Overall incidence of peroneal tears is higher than previously thought. Only 60% of peroneal tendon pathology was diagnosed on the first clinical assessment [4]. A high index of suspicion for peroneal tears should be maintained when a clinician is treating patients with lateral-sided ankle pain. Surgical treatment can be considered in symptomatic patients. However, the various combinations of the number of tendons involved, tears or ruptures, types of tears (acute or chronic), any presence of deformity, as well as the quality and quantity of remnant tendon substance left, presents a management challenge for the treating clinician. So far there is no optimal management algorithm available. In this paper, we present four patients with various combinations of peroneal tears and their different types of surgical management, each tailored to each individual patient.
Case presentation
Case one
The first patient is a 24-year-old female who presented with acute lateral ankle pain after an inversion injury to her right ankle, which was worse with walking on uneven ground. Clinically there was tenderness along the peroneal tubercle, associated with swelling. The pain was worse with resisted eversion. Her hindfoot alignment was within normal limits with supple ankle and subtalar joints. After the initial clinical assessment, she was diagnosed to have a peroneal tendon tear. As she was able to resist eversion, this was not deemed to be a rupture, and she was treated conservatively with rest, activity modification, and a walker boot for six weeks. After six weeks, she had persistent pain and hence a magnetic resonance imaging (MRI ) scan was ordered.
Figures 1, 2 show the MRI scans of the patient’s right ankle, showing a longitudinal split in the peroneal brevis with intra-sheath fluid.
Intra-operatively, the longitudinal split of the peroneal brevis was confirmed. The peroneal longus tendon was intact. The frayed edges of the split in the tendon were debrided, and the split was then repaired with a 3-0 non-cutting Prolene stitch (Ethicon Inc., Raritan, New Jersey, United States). The peroneal tubercle was also removed until a flat surface was obtained and the inferior peroneal retinaculum was released. Figure 3 shows the intraoperative photograph of the split peroneal brevis tendon, while Figure 4 depicts the repaired peroneal brevis tendon.

**Information supplied:**

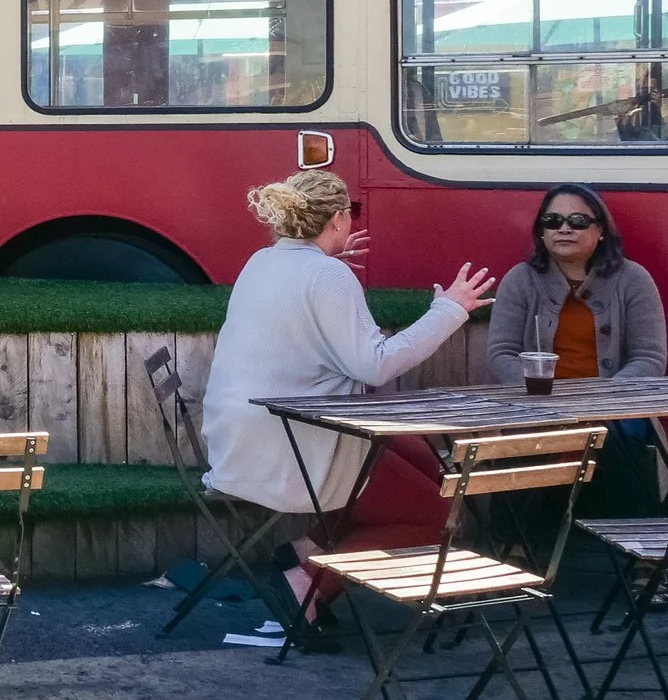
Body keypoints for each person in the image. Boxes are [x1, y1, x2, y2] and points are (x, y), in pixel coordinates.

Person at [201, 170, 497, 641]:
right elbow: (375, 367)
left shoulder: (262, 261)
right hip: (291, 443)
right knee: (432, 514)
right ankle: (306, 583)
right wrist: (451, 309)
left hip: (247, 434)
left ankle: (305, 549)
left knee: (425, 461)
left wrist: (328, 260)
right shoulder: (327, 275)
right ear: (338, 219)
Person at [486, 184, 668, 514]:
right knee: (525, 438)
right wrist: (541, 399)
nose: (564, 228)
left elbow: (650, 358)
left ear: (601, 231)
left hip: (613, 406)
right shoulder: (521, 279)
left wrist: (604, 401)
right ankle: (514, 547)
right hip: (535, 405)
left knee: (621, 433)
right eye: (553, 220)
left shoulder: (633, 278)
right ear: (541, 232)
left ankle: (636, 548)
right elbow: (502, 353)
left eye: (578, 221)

**What the exercise asks:**
Continue the case report on surgical management of peroneal tendon tears, starting right after its last sentence.

**Written response:**
Post-operatively, the patient was fitted with a walker boot and allowed to bear weight on the boot for six weeks. Skin stitches were removed at two weeks post-surgery. Thereafter, she was started on physiotherapy. At three months post-surgery, she was pain-free, could resume activities of daily living, and was able to start jogging on the treadmill.
Case two
The patient was a 63-year-old male who similarly presented with an acute inversion injury to his left ankle while running. He had complained of persistent posterolateral ankle pain. On clinical examination, there was tenderness and swelling along the peroneal tendons near the peroneal tubercle. His ankle and subtalar joints were supple. The hindfoot alignment was neutral. The patient was initially seen by a fellow orthopaedic surgeon who had treated him conservatively with a walker boot. Four months after his injury, there was no relief of pain, and he was still unable to go back to running. An MRI scan of his left ankle was ordered by the initial treating orthopaedic surgeon.
Figure 5 shows the MRI sagittal image of his left ankle showing the proximal stump of the ruptured peroneal longus. The distal stump was at the cuboid tunnel with a significant gap of 3.7 cm between the two stumps. The peroneal brevis tendon was intact.
As the stump gap is too large for repair, the proximal stump of the peroneal longus was debrided and tenodesed to the peroneal brevis tendon with a 3-0 Prolene suture (Figures 6, 7).
Post-operatively, the patient was provided with a walker boot and allowed to bear weight with the boot for six weeks. Skin stitches were removed at two weeks post-surgery. The boot was removed at six weeks, and physiotherapy was started. He was able to return to running at six months post-surgery with the resolution of the pain.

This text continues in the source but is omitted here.